The Attack Technique
TPS has not disclosed the precise initial access vector. The publicly known facts are limited to the entry point being a customer-facing web portal used by healthcare providers. Plausible vectors consistent with the disclosure include credential abuse against the portal (stolen, phished, or brute-forced provider credentials), exploitation of a web application vulnerability, or a session-handling flaw enabling unauthorized access to claims data.

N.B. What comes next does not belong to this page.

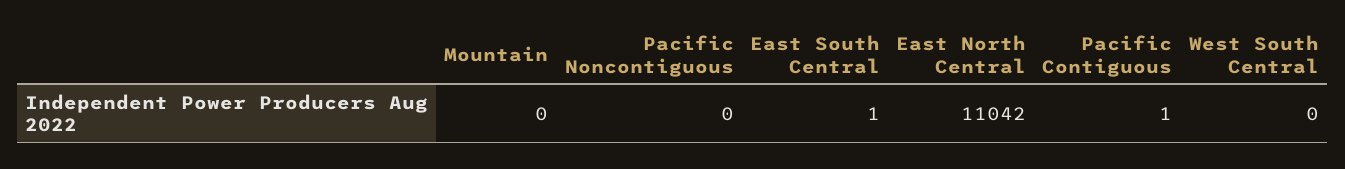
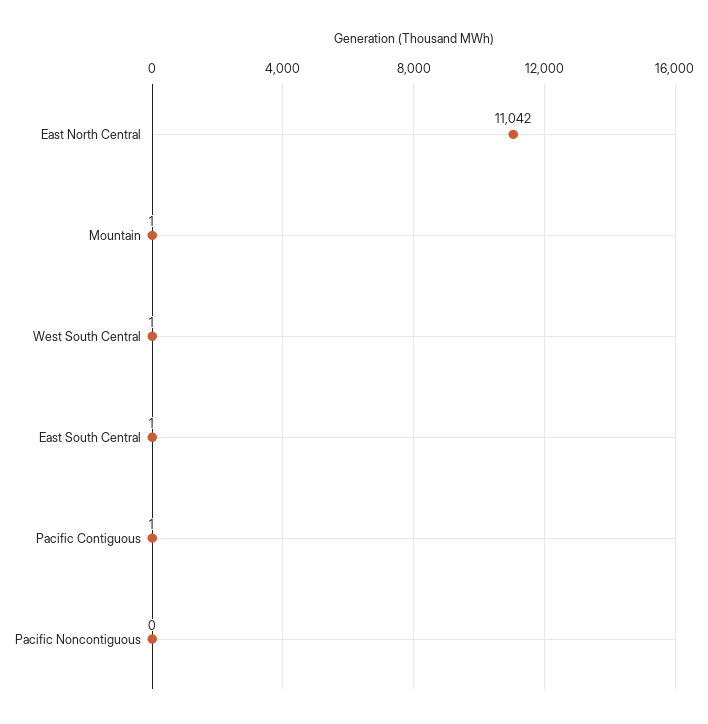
Mountain: 0 -> 1
West South Central: 0 -> 1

The Cognizant-Clorox litigation is a relevant context point: that intrusion reportedly began with a helpdesk password reset performed without proper identity verification, illustrating how procedural failures around portal and account access have repeatedly shown up in this corporate group.
What Organizations Should Do
Healthcare providers, payers, and any organization integrated with TPS or similar clearinghouses should take the following steps:
- Inventory all integrations with TPS and Cognizant-operated platforms, and request a written incident scope statement covering which portals, datasets, and customer tenants were affected.
- Force credential rotation for all user accounts with access to TPS portals, and require phishing-resistant MFA (FIDO2 / hardware tokens) for any continued access.
- Audit web portal authentication logs for the October 2025 window and the months prior, looking for anomalous logins, session reuse, or impossible-travel events tied to provider accounts.
- Tighten helpdesk identity-proofing procedures for password resets and MFA changes, given the documented social-engineering failures across Cognizant operations.
- Notify affected patients and provide credit and identity monitoring beyond the basic offering, including medical-identity-theft monitoring, given that SSNs and Medicare numbers were exposed.
- Reassess vendor risk tiering for healthcare clearinghouses and claims processors, treating them as Tier 1 critical-data custodians with corresponding contractual breach-notification, audit, and security-control requirements.